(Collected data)

+++++

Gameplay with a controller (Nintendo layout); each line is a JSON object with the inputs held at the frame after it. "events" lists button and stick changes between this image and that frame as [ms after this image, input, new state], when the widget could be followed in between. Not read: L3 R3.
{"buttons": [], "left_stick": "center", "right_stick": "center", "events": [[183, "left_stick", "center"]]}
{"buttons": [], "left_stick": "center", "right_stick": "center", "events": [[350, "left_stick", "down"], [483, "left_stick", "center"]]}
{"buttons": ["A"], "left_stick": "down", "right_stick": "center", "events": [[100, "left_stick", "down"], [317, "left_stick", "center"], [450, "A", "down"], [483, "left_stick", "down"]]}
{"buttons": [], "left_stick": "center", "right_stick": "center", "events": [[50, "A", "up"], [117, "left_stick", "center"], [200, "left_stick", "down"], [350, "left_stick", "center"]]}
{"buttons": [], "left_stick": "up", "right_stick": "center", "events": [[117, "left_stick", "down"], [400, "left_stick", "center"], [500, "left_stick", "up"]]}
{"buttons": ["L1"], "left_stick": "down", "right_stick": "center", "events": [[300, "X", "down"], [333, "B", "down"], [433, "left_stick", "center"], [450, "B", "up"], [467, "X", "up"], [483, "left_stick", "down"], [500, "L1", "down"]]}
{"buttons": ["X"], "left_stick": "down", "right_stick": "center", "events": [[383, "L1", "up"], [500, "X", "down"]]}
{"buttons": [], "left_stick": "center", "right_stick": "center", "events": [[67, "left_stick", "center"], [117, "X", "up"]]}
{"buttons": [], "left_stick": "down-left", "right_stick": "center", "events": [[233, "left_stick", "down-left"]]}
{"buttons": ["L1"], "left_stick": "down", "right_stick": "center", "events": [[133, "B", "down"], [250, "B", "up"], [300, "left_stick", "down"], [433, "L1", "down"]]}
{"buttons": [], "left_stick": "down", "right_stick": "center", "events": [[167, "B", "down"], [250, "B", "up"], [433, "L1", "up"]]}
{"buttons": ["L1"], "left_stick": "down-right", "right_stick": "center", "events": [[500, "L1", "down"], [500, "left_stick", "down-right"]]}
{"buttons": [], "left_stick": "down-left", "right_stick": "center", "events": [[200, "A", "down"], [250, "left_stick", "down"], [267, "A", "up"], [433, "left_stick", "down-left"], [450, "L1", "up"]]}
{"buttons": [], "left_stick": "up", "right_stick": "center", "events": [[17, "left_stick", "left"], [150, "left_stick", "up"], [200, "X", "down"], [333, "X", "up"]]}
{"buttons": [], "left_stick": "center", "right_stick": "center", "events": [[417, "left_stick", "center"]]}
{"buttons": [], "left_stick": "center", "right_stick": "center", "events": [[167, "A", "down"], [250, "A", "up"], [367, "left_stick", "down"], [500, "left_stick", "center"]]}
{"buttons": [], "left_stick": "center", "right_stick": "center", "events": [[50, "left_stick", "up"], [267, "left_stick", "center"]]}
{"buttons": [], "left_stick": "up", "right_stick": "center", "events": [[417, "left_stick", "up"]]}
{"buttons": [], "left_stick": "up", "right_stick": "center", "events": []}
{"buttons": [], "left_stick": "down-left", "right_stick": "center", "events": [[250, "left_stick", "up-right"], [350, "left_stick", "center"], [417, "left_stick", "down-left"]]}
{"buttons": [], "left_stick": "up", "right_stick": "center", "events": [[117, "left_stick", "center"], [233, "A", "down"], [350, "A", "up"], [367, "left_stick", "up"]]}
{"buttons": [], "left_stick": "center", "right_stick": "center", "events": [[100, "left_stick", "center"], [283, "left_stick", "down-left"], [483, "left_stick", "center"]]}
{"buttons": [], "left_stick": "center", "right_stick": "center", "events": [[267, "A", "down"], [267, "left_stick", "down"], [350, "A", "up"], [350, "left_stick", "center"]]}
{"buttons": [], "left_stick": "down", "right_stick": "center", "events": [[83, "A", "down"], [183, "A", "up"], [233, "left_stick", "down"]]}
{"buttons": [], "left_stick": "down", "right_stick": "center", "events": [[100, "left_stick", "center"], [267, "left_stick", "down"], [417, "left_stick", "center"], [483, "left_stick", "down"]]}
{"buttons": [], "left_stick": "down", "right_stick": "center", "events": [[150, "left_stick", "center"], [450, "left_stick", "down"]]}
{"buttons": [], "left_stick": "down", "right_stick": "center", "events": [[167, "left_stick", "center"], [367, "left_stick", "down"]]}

+++++

PROBLEM DESCRIPTION: What you write must match the records above line for line.

TASK OUTPUT:
Gameplay with a controller (Nintendo layout); each line is a JSON object with the inputs held at the frame after it. "events" lists button and stick changes between this image and that frame as [ms after this image, input, new state], when the widget could be followed in between. Not read: L3 R3.
{"buttons": [], "left_stick": "center", "right_stick": "center", "events": [[183, "left_stick", "center"]]}
{"buttons": [], "left_stick": "center", "right_stick": "center", "events": [[350, "left_stick", "down"], [483, "left_stick", "center"]]}
{"buttons": ["A"], "left_stick": "down", "right_stick": "center", "events": [[100, "left_stick", "down"], [317, "left_stick", "center"], [450, "A", "down"], [483, "left_stick", "down"]]}
{"buttons": [], "left_stick": "center", "right_stick": "center", "events": [[50, "A", "up"], [117, "left_stick", "center"], [200, "left_stick", "down"], [350, "left_stick", "center"]]}
{"buttons": [], "left_stick": "up", "right_stick": "center", "events": [[117, "left_stick", "down"], [400, "left_stick", "center"], [500, "left_stick", "up"]]}
{"buttons": ["L1"], "left_stick": "down", "right_stick": "center", "events": [[300, "X", "down"], [333, "B", "down"], [433, "left_stick", "center"], [450, "B", "up"], [467, "X", "up"], [483, "left_stick", "down"], [500, "L1", "down"]]}
{"buttons": ["X"], "left_stick": "down", "right_stick": "center", "events": [[383, "L1", "up"], [500, "X", "down"]]}
{"buttons": [], "left_stick": "center", "right_stick": "center", "events": [[67, "left_stick", "center"], [117, "X", "up"]]}
{"buttons": [], "left_stick": "down-left", "right_stick": "center", "events": [[233, "left_stick", "down-left"]]}
{"buttons": ["L1"], "left_stick": "down", "right_stick": "center", "events": [[133, "B", "down"], [250, "B", "up"], [300, "left_stick", "down"], [433, "L1", "down"]]}
{"buttons": [], "left_stick": "down", "right_stick": "center", "events": [[167, "B", "down"], [250, "B", "up"], [433, "L1", "up"]]}
{"buttons": ["L1"], "left_stick": "down-right", "right_stick": "center", "events": [[500, "L1", "down"], [500, "left_stick", "down-right"]]}
{"buttons": [], "left_stick": "down-left", "right_stick": "center", "events": [[200, "A", "down"], [250, "left_stick", "down"], [267, "A", "up"], [433, "left_stick", "down-left"], [450, "L1", "up"]]}
{"buttons": [], "left_stick": "up", "right_stick": "center", "events": [[17, "left_stick", "left"], [150, "left_stick", "up"], [200, "X", "down"], [333, "X", "up"]]}
{"buttons": [], "left_stick": "center", "right_stick": "center", "events": [[417, "left_stick", "center"]]}
{"buttons": [], "left_stick": "center", "right_stick": "center", "events": [[167, "A", "down"], [250, "A", "up"], [367, "left_stick", "down"], [500, "left_stick", "center"]]}
{"buttons": [], "left_stick": "center", "right_stick": "center", "events": [[50, "left_stick", "up"], [267, "left_stick", "center"]]}
{"buttons": [], "left_stick": "up", "right_stick": "center", "events": [[417, "left_stick", "up"]]}
{"buttons": [], "left_stick": "up", "right_stick": "center", "events": []}
{"buttons": [], "left_stick": "down-left", "right_stick": "center", "events": [[250, "left_stick", "up-right"], [350, "left_stick", "center"], [417, "left_stick", "down-left"]]}
{"buttons": [], "left_stick": "up", "right_stick": "center", "events": [[117, "left_stick", "center"], [233, "A", "down"], [350, "A", "up"], [367, "left_stick", "up"]]}
{"buttons": [], "left_stick": "center", "right_stick": "center", "events": [[100, "left_stick", "center"], [283, "left_stick", "down-left"], [483, "left_stick", "center"]]}
{"buttons": [], "left_stick": "center", "right_stick": "center", "events": [[267, "A", "down"], [267, "left_stick", "down"], [350, "A", "up"], [350, "left_stick", "center"]]}
{"buttons": [], "left_stick": "down", "right_stick": "center", "events": [[83, "A", "down"], [183, "A", "up"], [233, "left_stick", "down"]]}
{"buttons": [], "left_stick": "down", "right_stick": "center", "events": [[100, "left_stick", "center"], [267, "left_stick", "down"], [417, "left_stick", "center"], [483, "left_stick", "down"]]}
{"buttons": [], "left_stick": "down", "right_stick": "center", "events": [[150, "left_stick", "center"], [450, "left_stick", "down"]]}
{"buttons": [], "left_stick": "down", "right_stick": "center", "events": [[167, "left_stick", "center"], [367, "left_stick", "down"]]}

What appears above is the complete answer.